Collect every line in the listing below that contains the string "operationType", treating uppercase and lowercase letters as distinct.

— Start Task material —

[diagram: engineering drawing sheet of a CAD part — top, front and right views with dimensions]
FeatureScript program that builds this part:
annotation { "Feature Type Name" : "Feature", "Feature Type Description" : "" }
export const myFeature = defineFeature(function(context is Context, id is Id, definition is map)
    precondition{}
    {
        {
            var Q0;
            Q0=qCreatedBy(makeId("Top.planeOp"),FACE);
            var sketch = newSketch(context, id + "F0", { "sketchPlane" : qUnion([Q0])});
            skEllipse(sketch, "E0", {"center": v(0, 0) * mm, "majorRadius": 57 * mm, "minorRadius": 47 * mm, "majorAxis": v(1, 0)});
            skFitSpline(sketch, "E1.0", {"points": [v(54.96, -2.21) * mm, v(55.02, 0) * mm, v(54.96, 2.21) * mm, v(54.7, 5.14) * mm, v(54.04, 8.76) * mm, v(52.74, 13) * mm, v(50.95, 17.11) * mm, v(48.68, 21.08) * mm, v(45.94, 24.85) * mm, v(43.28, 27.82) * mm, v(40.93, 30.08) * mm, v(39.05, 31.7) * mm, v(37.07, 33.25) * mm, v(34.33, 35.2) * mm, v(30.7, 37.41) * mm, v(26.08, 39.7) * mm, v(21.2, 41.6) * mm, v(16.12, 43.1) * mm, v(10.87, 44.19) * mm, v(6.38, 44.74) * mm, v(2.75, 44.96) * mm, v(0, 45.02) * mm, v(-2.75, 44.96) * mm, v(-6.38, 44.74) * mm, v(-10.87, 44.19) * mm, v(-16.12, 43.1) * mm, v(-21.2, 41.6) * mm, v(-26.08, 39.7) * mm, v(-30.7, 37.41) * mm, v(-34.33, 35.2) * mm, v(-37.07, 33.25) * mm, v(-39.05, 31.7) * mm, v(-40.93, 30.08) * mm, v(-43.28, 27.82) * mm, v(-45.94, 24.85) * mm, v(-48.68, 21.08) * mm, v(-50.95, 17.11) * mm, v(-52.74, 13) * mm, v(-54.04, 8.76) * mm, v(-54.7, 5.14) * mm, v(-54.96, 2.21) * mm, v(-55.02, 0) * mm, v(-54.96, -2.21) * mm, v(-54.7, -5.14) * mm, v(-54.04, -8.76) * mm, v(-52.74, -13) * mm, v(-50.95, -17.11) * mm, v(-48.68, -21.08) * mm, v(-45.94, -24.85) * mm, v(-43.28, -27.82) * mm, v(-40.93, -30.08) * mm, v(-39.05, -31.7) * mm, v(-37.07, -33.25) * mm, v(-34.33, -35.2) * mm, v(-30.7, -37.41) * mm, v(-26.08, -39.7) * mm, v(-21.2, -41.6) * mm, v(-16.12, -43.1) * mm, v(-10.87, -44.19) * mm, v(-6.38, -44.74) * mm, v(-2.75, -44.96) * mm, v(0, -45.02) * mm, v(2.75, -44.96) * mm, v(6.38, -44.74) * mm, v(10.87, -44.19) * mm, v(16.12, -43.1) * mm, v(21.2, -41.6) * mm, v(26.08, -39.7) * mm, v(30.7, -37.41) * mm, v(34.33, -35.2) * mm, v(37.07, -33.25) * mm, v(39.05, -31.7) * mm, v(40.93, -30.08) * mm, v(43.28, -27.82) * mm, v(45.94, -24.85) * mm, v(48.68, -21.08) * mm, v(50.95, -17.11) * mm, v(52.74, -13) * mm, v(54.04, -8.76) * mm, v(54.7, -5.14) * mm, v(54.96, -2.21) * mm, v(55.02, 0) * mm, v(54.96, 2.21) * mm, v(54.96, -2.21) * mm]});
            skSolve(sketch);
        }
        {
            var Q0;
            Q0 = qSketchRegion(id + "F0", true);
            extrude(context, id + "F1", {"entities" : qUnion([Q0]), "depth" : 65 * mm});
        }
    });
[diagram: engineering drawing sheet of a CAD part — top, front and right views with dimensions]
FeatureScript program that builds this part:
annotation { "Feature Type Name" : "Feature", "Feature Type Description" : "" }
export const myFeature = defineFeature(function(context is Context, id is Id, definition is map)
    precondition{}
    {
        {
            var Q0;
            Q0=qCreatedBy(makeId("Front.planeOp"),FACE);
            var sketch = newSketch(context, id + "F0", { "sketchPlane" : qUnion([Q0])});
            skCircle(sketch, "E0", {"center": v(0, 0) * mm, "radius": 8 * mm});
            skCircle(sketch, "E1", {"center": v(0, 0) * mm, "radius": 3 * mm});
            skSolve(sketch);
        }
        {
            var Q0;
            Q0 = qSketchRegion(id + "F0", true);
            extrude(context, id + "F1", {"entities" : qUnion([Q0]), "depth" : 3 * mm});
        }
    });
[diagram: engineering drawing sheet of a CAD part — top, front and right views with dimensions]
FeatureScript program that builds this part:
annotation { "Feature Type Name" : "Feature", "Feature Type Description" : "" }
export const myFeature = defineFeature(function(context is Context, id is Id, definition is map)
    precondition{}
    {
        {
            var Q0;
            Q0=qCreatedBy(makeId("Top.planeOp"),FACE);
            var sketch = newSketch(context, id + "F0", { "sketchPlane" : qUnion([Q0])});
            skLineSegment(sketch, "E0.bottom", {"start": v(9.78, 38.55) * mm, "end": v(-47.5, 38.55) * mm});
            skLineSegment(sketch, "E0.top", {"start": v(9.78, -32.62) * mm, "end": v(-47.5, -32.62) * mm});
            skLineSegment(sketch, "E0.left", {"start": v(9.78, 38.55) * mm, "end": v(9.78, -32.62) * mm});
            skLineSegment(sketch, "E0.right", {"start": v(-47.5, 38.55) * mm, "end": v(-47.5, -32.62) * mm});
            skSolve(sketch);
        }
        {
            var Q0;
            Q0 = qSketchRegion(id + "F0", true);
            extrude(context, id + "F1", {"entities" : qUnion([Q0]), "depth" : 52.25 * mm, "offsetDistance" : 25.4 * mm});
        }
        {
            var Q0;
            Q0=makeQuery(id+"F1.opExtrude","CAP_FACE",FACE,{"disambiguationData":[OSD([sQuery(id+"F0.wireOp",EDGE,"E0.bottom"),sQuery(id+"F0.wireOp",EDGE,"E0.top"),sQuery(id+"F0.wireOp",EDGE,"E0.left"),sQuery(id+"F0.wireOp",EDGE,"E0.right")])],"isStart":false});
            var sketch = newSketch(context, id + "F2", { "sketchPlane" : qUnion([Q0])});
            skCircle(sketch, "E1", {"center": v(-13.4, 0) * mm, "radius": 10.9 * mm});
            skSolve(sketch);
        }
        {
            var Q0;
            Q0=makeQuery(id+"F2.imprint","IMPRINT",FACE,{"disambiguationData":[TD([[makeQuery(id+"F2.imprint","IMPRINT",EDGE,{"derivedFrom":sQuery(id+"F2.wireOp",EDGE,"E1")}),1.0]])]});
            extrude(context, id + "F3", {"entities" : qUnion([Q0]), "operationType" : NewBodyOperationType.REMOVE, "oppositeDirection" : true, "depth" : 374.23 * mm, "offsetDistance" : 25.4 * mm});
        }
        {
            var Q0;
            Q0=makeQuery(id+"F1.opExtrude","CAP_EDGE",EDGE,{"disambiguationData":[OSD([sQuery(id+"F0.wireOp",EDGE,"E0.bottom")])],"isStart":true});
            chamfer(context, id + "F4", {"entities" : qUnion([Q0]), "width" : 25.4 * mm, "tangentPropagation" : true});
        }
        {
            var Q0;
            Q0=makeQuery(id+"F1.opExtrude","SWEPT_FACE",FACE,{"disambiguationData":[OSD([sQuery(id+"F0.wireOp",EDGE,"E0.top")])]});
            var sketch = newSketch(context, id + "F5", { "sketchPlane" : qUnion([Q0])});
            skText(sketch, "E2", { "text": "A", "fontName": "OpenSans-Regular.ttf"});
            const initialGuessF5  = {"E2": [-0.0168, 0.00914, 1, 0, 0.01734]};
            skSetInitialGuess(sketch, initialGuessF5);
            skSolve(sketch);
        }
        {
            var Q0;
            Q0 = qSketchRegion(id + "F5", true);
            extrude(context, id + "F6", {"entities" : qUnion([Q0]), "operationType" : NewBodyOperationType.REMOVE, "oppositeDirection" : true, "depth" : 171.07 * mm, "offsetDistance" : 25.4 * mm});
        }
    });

— End Task material —

* _Full answer_
            extrude(context, id + "F3", {"entities" : qUnion([Q0]), "operationType" : NewBodyOperationType.REMOVE, "oppositeDirection" : true, "depth" : 374.23 * mm, "offsetDistance" : 25.4 * mm});
            extrude(context, id + "F6", {"entities" : qUnion([Q0]), "operationType" : NewBodyOperationType.REMOVE, "oppositeDirection" : true, "depth" : 171.07 * mm, "offsetDistance" : 25.4 * mm});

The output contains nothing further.